More efficient oversight might have prevented some of the worst effects, but even in the best of times, state and federal environmental regulators are overextended and underfunded. Help is at hand, however, in the form of machine learning—training computers to automatically detect patterns in data—according to Stanford researchers.
Their study, published in Nature Sustainability, finds that machine learning techniques could catch two to seven times as many infractions as current approaches, and suggests far-reaching applications for public investments.
"Especially in an era of decreasing budgets, identifying cost-effective ways to protect public health and the environment is critical," said study coauthor Elinor Benami, a graduate student in the Emmett Interdisciplinary Program on Environment and Resources (E-IPER) in Stanford's School of Earth, Energy & Environmental Sciences.
Just as the IRS can't audit every taxpayer, most government agencies must constantly make decisions about how to allocate resources. Machine learning methods can help optimize that process by predicting where funds can yield the most benefit. The researchers focused on the Clean Water Act, under which the U.S. Environmental Protection Agency and state governments are responsible for regulating more than 300,000 facilities but are able to inspect less than 10 percent of those in a given year.
Using data from past inspections, the researchers deployed a series of models to predict the likelihood of failing an inspection, based on facility characteristics, such as location, industry and inspection history. Then, they ran their models on all facilities, including ones that had yet to be inspected.
This technique generated a risk score for every facility, indicating how likely it was to fail an inspection. The group then created four inspection scenarios reflecting different institutional constraints—varying inspection budgets and inspection frequencies, for example—and used the score to prioritize inspections and predict violations.

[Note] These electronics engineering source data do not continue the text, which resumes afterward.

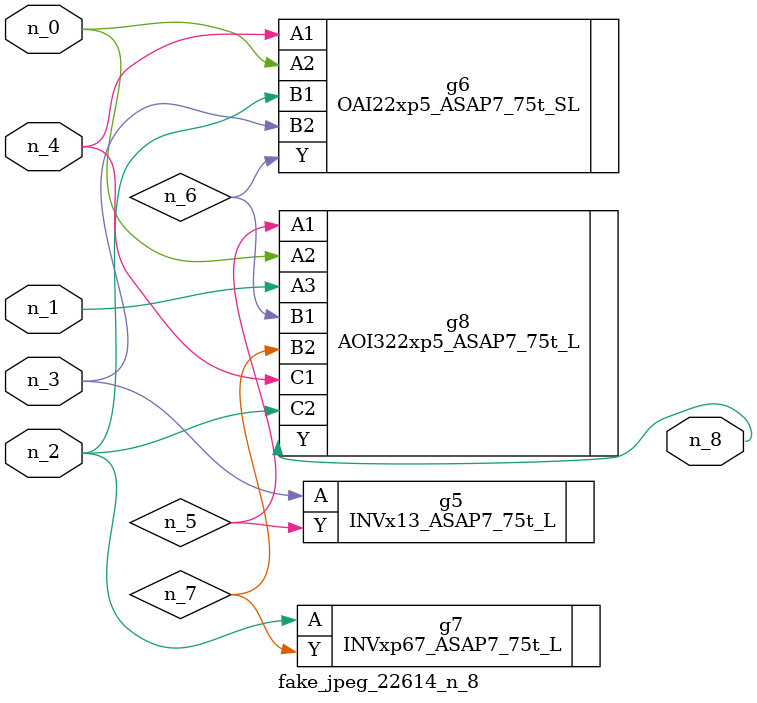
<source format=v>
module fake_jpeg_22614_n_8 (n_3, n_2, n_1, n_0, n_4, n_8);

input n_3;
input n_2;
input n_1;
input n_0;
input n_4;

output n_8;

wire n_6;
wire n_5;
wire n_7;

INVx13_ASAP7_75t_L g5 ( 
.A(n_3),
.Y(n_5)
);

OAI22xp5_ASAP7_75t_SL g6 ( 
.A1(n_4),
.A2(n_0),
.B1(n_2),
.B2(n_3),
.Y(n_6)
);

INVxp67_ASAP7_75t_L g7 ( 
.A(n_2),
.Y(n_7)
);

AOI322xp5_ASAP7_75t_L g8 ( 
.A1(n_5),
.A2(n_0),
.A3(n_1),
.B1(n_6),
.B2(n_7),
.C1(n_4),
.C2(n_2),
.Y(n_8)
);


endmodule
</source>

Under the scenario with the fewest constraints—unlikely in the real world—the researchers predicted catching up to seven times the number of violations compared to the status quo. When they accounted for more constraints, the number of violations detected was still double the status quo.
Limits of algorithms
Despite its potential, machine learning has flaws to guard against, the researchers warn. "Algorithms are imperfect, they can perpetuate bias at times and they can be gamed," said study lead author Miyuki Hino, also a graduate student in E-IPER.

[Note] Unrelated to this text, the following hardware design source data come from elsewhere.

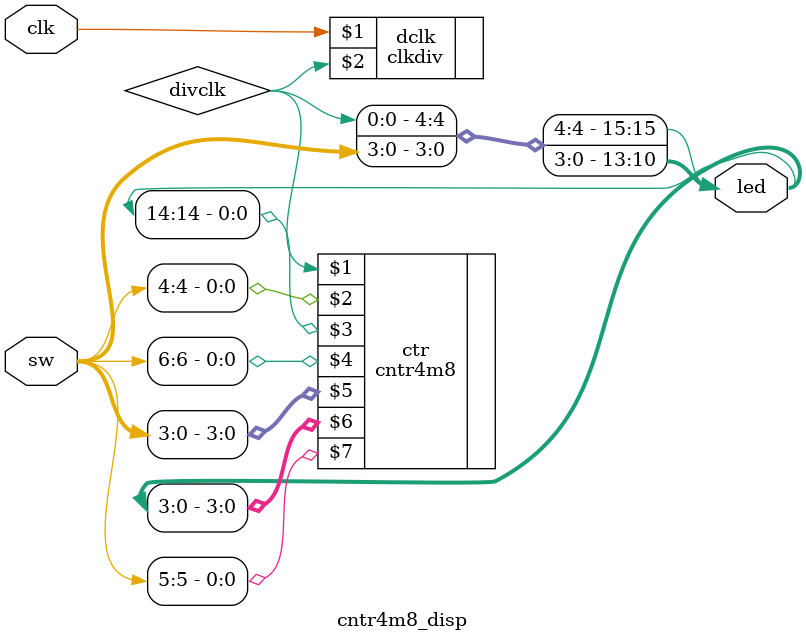
<source format=v>
`timescale 1ns / 1ps


module cntr4m8_disp(

    clk,led,sw
    );
    input clk;
    input [6:0] sw;
    output [15:0] led;
    wire divclk;
    assign led[15] = divclk;
    assign led[13:10] = sw[3:0];
    clkdiv dclk(clk,divclk);
    cntr4m8 ctr(divclk, sw[4], led[14], sw[6], sw[3:0], led[3:0], sw[5]);
endmodule

</source>
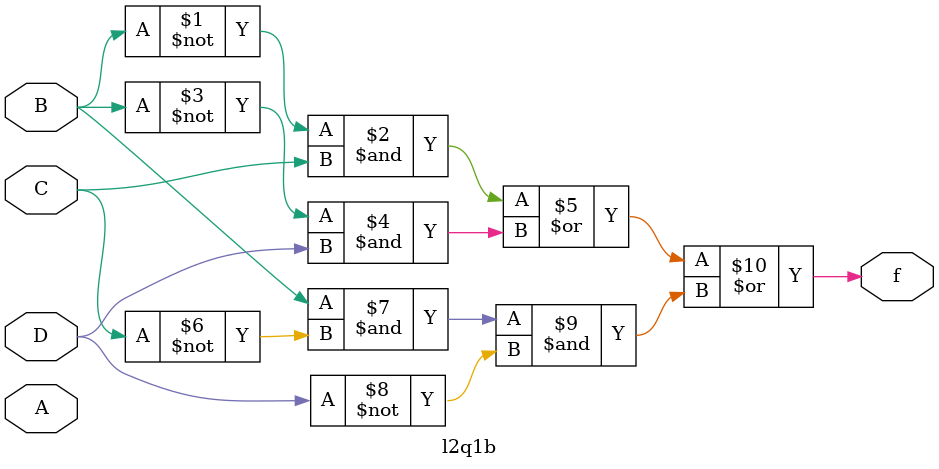
<source format=v>
module l2q1b(A,B,C,D,f);
	input A,B,C,D;
	output f;
	assign f= (~B&C)|(~B&D)|(B&~C&~D);
endmodule

</source>
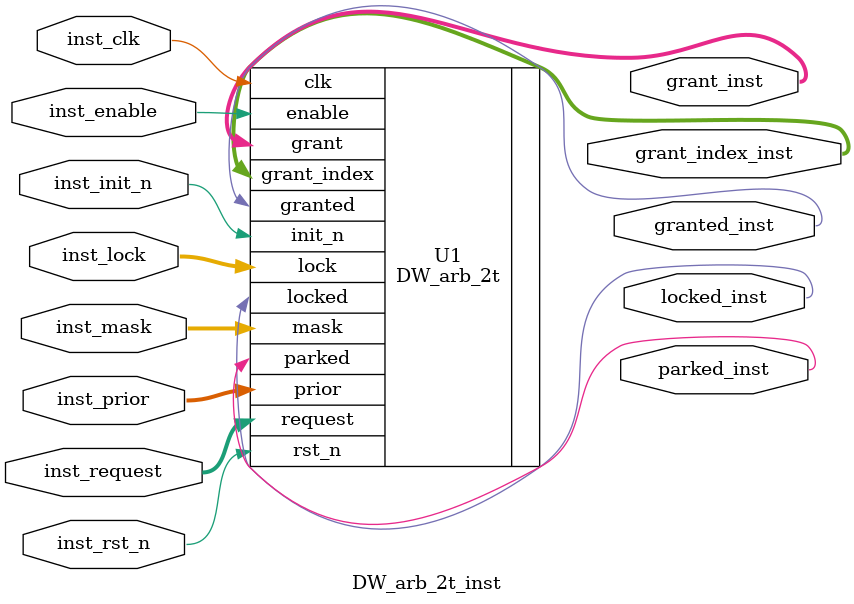
<source format=v>
module DW_arb_2t_inst( inst_clk, inst_rst_n, inst_init_n, inst_enable, 
		inst_request, inst_prior, inst_lock, inst_mask, parked_inst, 
		granted_inst, locked_inst, grant_inst, grant_index_inst );

parameter inst_n = 4;
parameter inst_p_width = 2;
parameter inst_park_mode = 1;
parameter inst_park_index = 0;
parameter inst_output_mode = 1;

`define bit_width_n 2	// bit_width_n is set to ceil(log2(n))

input inst_clk;
input inst_rst_n;
input inst_init_n;
input inst_enable;
input [inst_n-1 : 0] inst_request;
input [inst_p_width*inst_n-1 : 0] inst_prior;
input [inst_n-1 : 0] inst_lock;
input [inst_n-1 : 0] inst_mask;
output parked_inst;
output granted_inst;
output locked_inst;
output [inst_n-1 : 0] grant_inst;
output [`bit_width_n-1 : 0] grant_index_inst;

    // Instance of DW_arb_2t
    DW_arb_2t #(inst_n, inst_p_width, inst_park_mode, inst_park_index, 
				inst_output_mode) U1 (
			.clk(inst_clk),
			.rst_n(inst_rst_n),
			.init_n(inst_init_n),
			.enable(inst_enable),
			.request(inst_request),
			.prior(inst_prior),
			.lock(inst_lock),
			.mask(inst_mask),
			.parked(parked_inst),
			.granted(granted_inst),
			.locked(locked_inst),
			.grant(grant_inst),
			.grant_index(grant_index_inst) );

endmodule

</source>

For example, agents, such hog farm owners, may manipulate their reported data to influence the likelihood of receiving benefits or avoiding penalties. Others may alter their behavior—relaxing standards when the risk of being caught is low—if they know their likelihood of being selected by the algorithm. Institutional, political and financial constraints could limit machine learning's ability to improve upon existing practices. The approach could potentially exacerbate environmental justice concerns if it systematically directs oversight away from facilities located in low-income or minority areas. Also, the machine learning approach does not account for potential changes over time, such as in public policy priorities and pollution control technologies.

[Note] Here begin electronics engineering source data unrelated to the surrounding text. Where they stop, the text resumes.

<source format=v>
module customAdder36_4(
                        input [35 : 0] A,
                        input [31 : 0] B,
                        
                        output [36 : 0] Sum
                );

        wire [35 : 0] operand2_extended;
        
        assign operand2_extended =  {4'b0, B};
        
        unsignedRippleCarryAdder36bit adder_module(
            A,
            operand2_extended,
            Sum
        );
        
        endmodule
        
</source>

The researchers suggest remedies to some of these challenges. Selecting some facilities at random, regardless of their risk scores, and occasionally re-training the model to reflect up-to-date risk factors could help keep low-risk facilities on their toes about compliance. Environmental justice concerns could be built into inspection targeting practices. Examining the value and trade-offs of using self-reported data could help manage concerns about strategic behavior and manipulation by facilities.
The researchers suggest future work could examine additional complexities of integrating a machine learning approach into the EPA's broader enforcement efforts, such as incorporating specific enforcement priorities or identifying technical, financial and human resource limitations. In addition, these methods could be applied in other contexts within the U.S. and beyond where regulators are seeking to make efficient use of limited resources.
"This model is a starting point that could be augmented with greater detail on the costs and benefits of different inspections, violations and enforcement responses," said co-author and fellow E-IPER graduate student Nina Brooks.